Tuesday, March 14, 2017. 12:00PM. NSH 3305.
Aaditya Ranmdas - Multi A(rmed)/B(andit) Testing with online FDR control
Abstract: We propose a new framework as an alternative to existing setups for controlling false alarms across multiple A/B tests; it combines ideas from pure exploration for best-arm identification in multi-armed bandits (MAB), with online false discovery rate (FDR) control. This framework has various applications, including pharmaceutical companies testing a control pill against a few treatment options, to internet companies testing their current default webpage (control) versus many alternatives (treatment). Our setup involves running a possibly infinite sequence of best-arm MAB instances, and controlling the overall FDR of the process in a fully online manner. Our main contributions are: (i) to propose reasonable definitions for a null hypothesis; (ii) to demonstrate how one can derive an always-valid sequential p-value for such a null hypothesis which allows users to continuously monitor and stop any running MAB instance at any time; and (iii) to embed MAB instances within online FDR algorithms in a way that allows setting MAB confidence-levels based on FDR rejection thresholds. In addition, we adapt existing theory from both the MAB and online FDR literature to ensure that our framework comes with strong sample-optimality guarantees, as well as control of the power and (a modified) FDR at any time.
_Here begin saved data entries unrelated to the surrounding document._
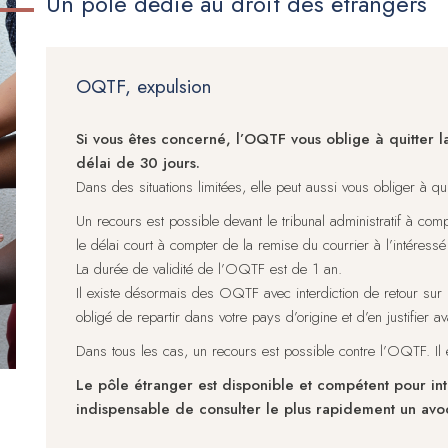
Un pôle dédié au droit des étrangers
OQTF, expulsion
Si vous êtes concerné, l’OQTF vous oblige à quitter 
délai de 30 jours.
Dans des situations limitées, elle peut aussi vous obliger à qui
Un recours est possible devant le tribunal administratif à compt
le délai court à compter de la remise du courrier à l’intéressé 
La durée de validité de l’OQTF est de 1 an.
Il existe désormais des OQTF avec interdiction de retour sur le
obligé de repartir dans votre pays d’origine et d’en justifier a
Dans tous les cas, un recours est possible contre l’OQTF. Il
Le pôle étranger est disponible et compétent pour inte
indispensable de consulter le plus rapidement un avoc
We run extensive simulations to verify our claims and report results on real data collected from the New Yorker Cartoon Caption contest.
Joint work with Fan Yang, Kevin Jamieson, Martin Wainwright.
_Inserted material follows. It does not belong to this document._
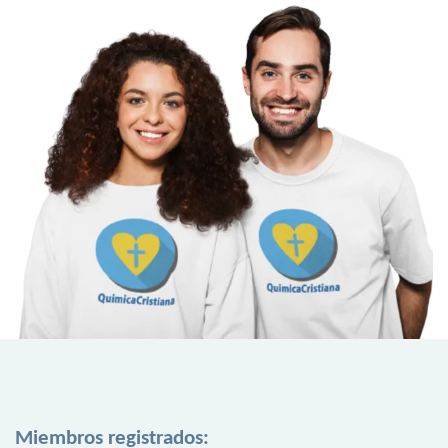
Miembros registrados:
Bio: Aaditya Ramdas is a postdoctoral researcher in Statistics and EECS at UC Berkeley, advised by Michael Jordan and Martin Wainwright. He finished his PhD in Statistics and Machine Learning at CMU, advised by Larry Wasserman and Aarti Singh. A lot of his research focuses on modern aspects of reproducibility in science and technology -- involving statistical testing and false discovery rate control in static and dynamic settings.